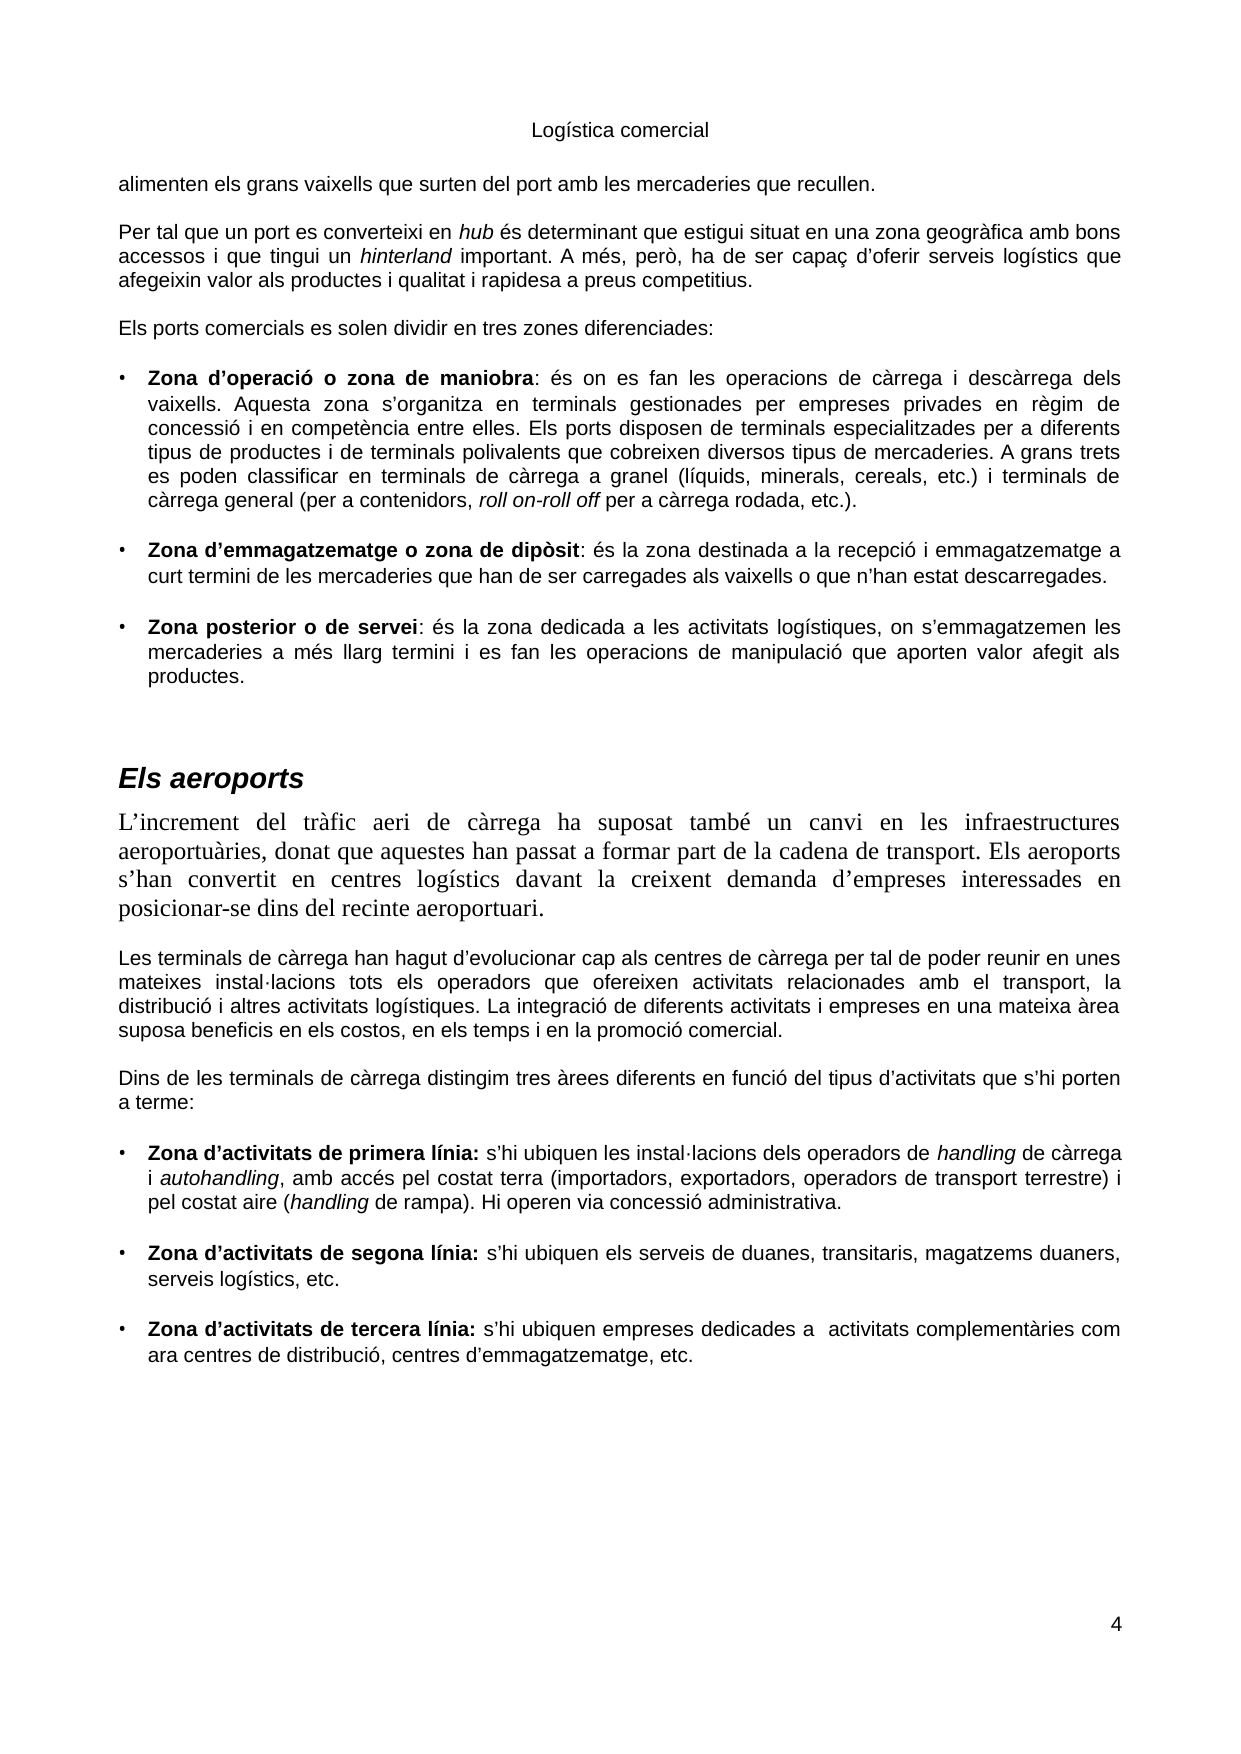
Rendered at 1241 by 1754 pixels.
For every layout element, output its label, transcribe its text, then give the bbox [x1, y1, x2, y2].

list Zona d’activitats de segona línia: s’hi ubiquen els serveis de duanes, transitaris, magatzems duaners, serveis logístics, etc. [118, 1238, 1122, 1290]
list Zona posterior o de servei: és la zona dedicada a les activitats logístiques, on s’emmagatzemen les mercaderies a més llarg termini i es fan les operacions de manipulació que aporten valor afegit als productes. [118, 612, 1122, 688]
list Zona d’operació o zona de maniobra: és on es fan les operacions de càrrega i descàrrega dels vaixells. Aquesta zona s’organitza en terminals gestionades per empreses privades en règim de concessió i en competència entre elles. Els ports disposen de terminals especialitzades per a diferents tipus de productes i de terminals polivalents que cobreixen diversos tipus de mercaderies. A grans trets es poden classificar en terminals de càrrega a granel (líquids, minerals, cereals, etc.) i terminals de càrrega general (per a contenidors, roll on-roll off per a càrrega rodada, etc.). [118, 363, 1122, 511]
text L’increment del tràfic aeri de càrrega ha suposat també un canvi en les infraestructures aeroportuàries, donat que aquestes han passat a formar part de la cadena de transport. Els aeroports s’han convertit en centres logístics davant la creixent demanda d’empreses interessades en posicionar-se dins del recinte aeroportuari. [118, 807, 1122, 922]
list Zona d’activitats de primera línia: s’hi ubiquen les instal·lacions dels operadors de handling de càrrega i autohandling, amb accés pel costat terra (importadors, exportadors, operadors de transport terrestre) i pel costat aire (handling de rampa). Hi operen via concessió administrativa. [118, 1138, 1122, 1214]
text Dins de les terminals de càrrega distingim tres àrees diferents en funció del tipus d’activitats que s’hi porten a terme: [118, 1066, 1122, 1114]
list Zona d’activitats de tercera línia: s’hi ubiquen empreses dedicades a activitats complementàries com ara centres de distribució, centres d’emmagatzematge, etc. [118, 1314, 1122, 1367]
text alimenten els grans vaixells que surten del port amb les mercaderies que recullen. [118, 172, 1122, 196]
text Per tal que un port es converteixi en hub és determinant que estigui situat en una zona geogràfica amb bons accessos i que tingui un hinterland important. A més, però, ha de ser capaç d’oferir serveis logístics que afegeixin valor als productes i qualitat i rapidesa a preus competitius. [118, 219, 1122, 291]
subtitle Els aeroports [118, 761, 1122, 794]
text Les terminals de càrrega han hagut d’evolucionar cap als centres de càrrega per tal de poder reunir en unes mateixes instal·lacions tots els operadors que ofereixen activitats relacionades amb el transport, la distribució i altres activitats logístiques. La integració de diferents activitats i empreses en una mateixa àrea suposa beneficis en els costos, en els temps i en la promoció comercial. [118, 946, 1122, 1042]
list Zona d’emmagatzematge o zona de dipòsit: és la zona destinada a la recepció i emmagatzematge a curt termini de les mercaderies que han de ser carregades als vaixells o que n’han estat descarregades. [118, 535, 1122, 588]
text Els ports comercials es solen dividir en tres zones diferenciades: [118, 315, 1122, 339]
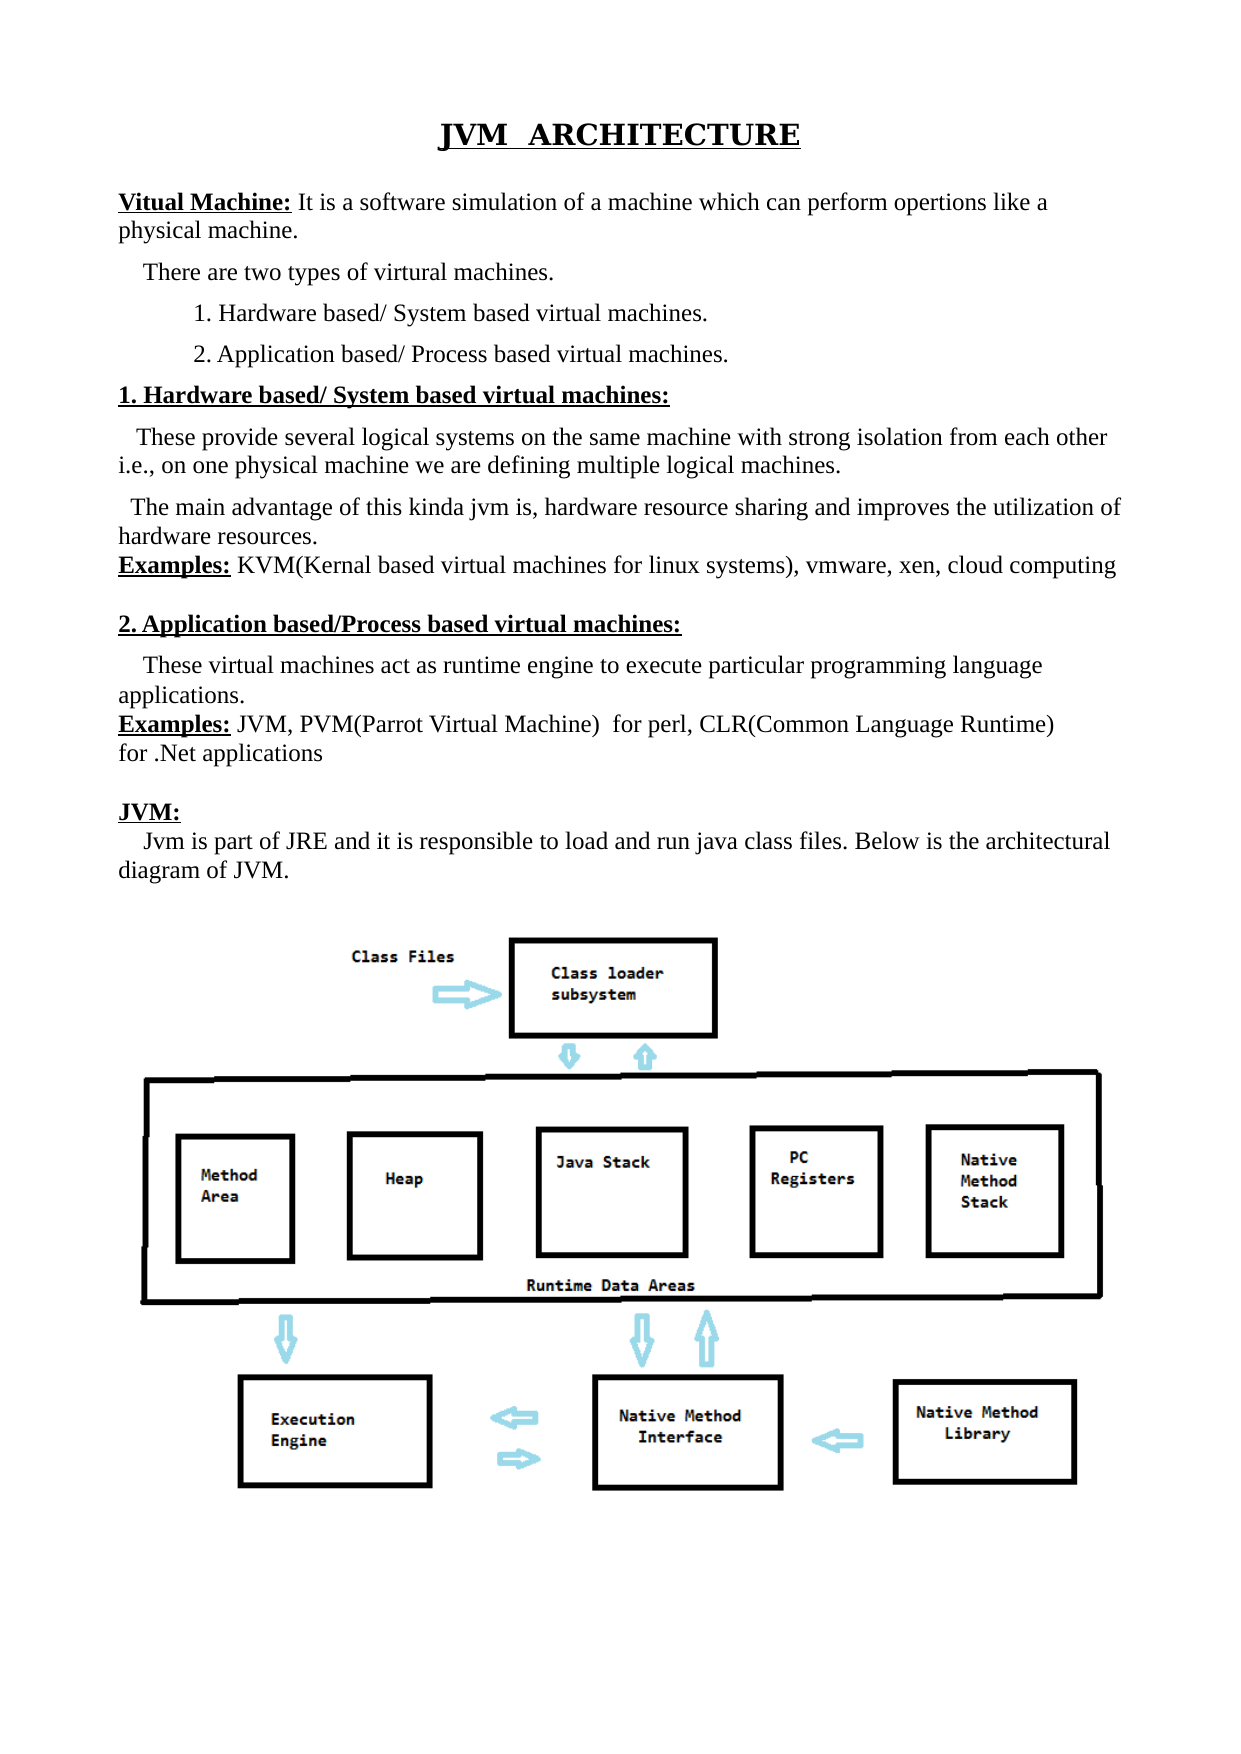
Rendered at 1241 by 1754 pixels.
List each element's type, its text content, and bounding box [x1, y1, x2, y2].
|---|
Reproduce every line of the records above word for word, omitting the pictures from your answer.

Rendered at 1241 by 1754 pixels.
For every layout element, output its label, transcribe its text, then give the bbox [x1, y1, x2, y2].

list Zona d’activitats de segona línia: s’hi ubiquen els serveis de duanes, transitaris, magatzems duaners, serveis logístics, etc. [118, 1238, 1122, 1290]
list Zona posterior o de servei: és la zona dedicada a les activitats logístiques, on s’emmagatzemen les mercaderies a més llarg termini i es fan les operacions de manipulació que aporten valor afegit als productes. [118, 612, 1122, 688]
list Zona d’operació o zona de maniobra: és on es fan les operacions de càrrega i descàrrega dels vaixells. Aquesta zona s’organitza en terminals gestionades per empreses privades en règim de concessió i en competència entre elles. Els ports disposen de terminals especialitzades per a diferents tipus de productes i de terminals polivalents que cobreixen diversos tipus de mercaderies. A grans trets es poden classificar en terminals de càrrega a granel (líquids, minerals, cereals, etc.) i terminals de càrrega general (per a contenidors, roll on-roll off per a càrrega rodada, etc.). [118, 363, 1122, 511]
text L’increment del tràfic aeri de càrrega ha suposat també un canvi en les infraestructures aeroportuàries, donat que aquestes han passat a formar part de la cadena de transport. Els aeroports s’han convertit en centres logístics davant la creixent demanda d’empreses interessades en posicionar-se dins del recinte aeroportuari. [118, 807, 1122, 922]
list Zona d’activitats de primera línia: s’hi ubiquen les instal·lacions dels operadors de handling de càrrega i autohandling, amb accés pel costat terra (importadors, exportadors, operadors de transport terrestre) i pel costat aire (handling de rampa). Hi operen via concessió administrativa. [118, 1138, 1122, 1214]
text Dins de les terminals de càrrega distingim tres àrees diferents en funció del tipus d’activitats que s’hi porten a terme: [118, 1066, 1122, 1114]
list Zona d’activitats de tercera línia: s’hi ubiquen empreses dedicades a activitats complementàries com ara centres de distribució, centres d’emmagatzematge, etc. [118, 1314, 1122, 1367]
text alimenten els grans vaixells que surten del port amb les mercaderies que recullen. [118, 172, 1122, 196]
text Per tal que un port es converteixi en hub és determinant que estigui situat en una zona geogràfica amb bons accessos i que tingui un hinterland important. A més, però, ha de ser capaç d’oferir serveis logístics que afegeixin valor als productes i qualitat i rapidesa a preus competitius. [118, 219, 1122, 291]
subtitle Els aeroports [118, 761, 1122, 794]
text Les terminals de càrrega han hagut d’evolucionar cap als centres de càrrega per tal de poder reunir en unes mateixes instal·lacions tots els operadors que ofereixen activitats relacionades amb el transport, la distribució i altres activitats logístiques. La integració de diferents activitats i empreses en una mateixa àrea suposa beneficis en els costos, en els temps i en la promoció comercial. [118, 946, 1122, 1042]
list Zona d’emmagatzematge o zona de dipòsit: és la zona destinada a la recepció i emmagatzematge a curt termini de les mercaderies que han de ser carregades als vaixells o que n’han estat descarregades. [118, 535, 1122, 588]
text Els ports comercials es solen dividir en tres zones diferenciades: [118, 315, 1122, 339]
Rendered at 1241 by 1754 pixels.
List each element's type, its text content, and bounding box [x1, y1, x2, y2].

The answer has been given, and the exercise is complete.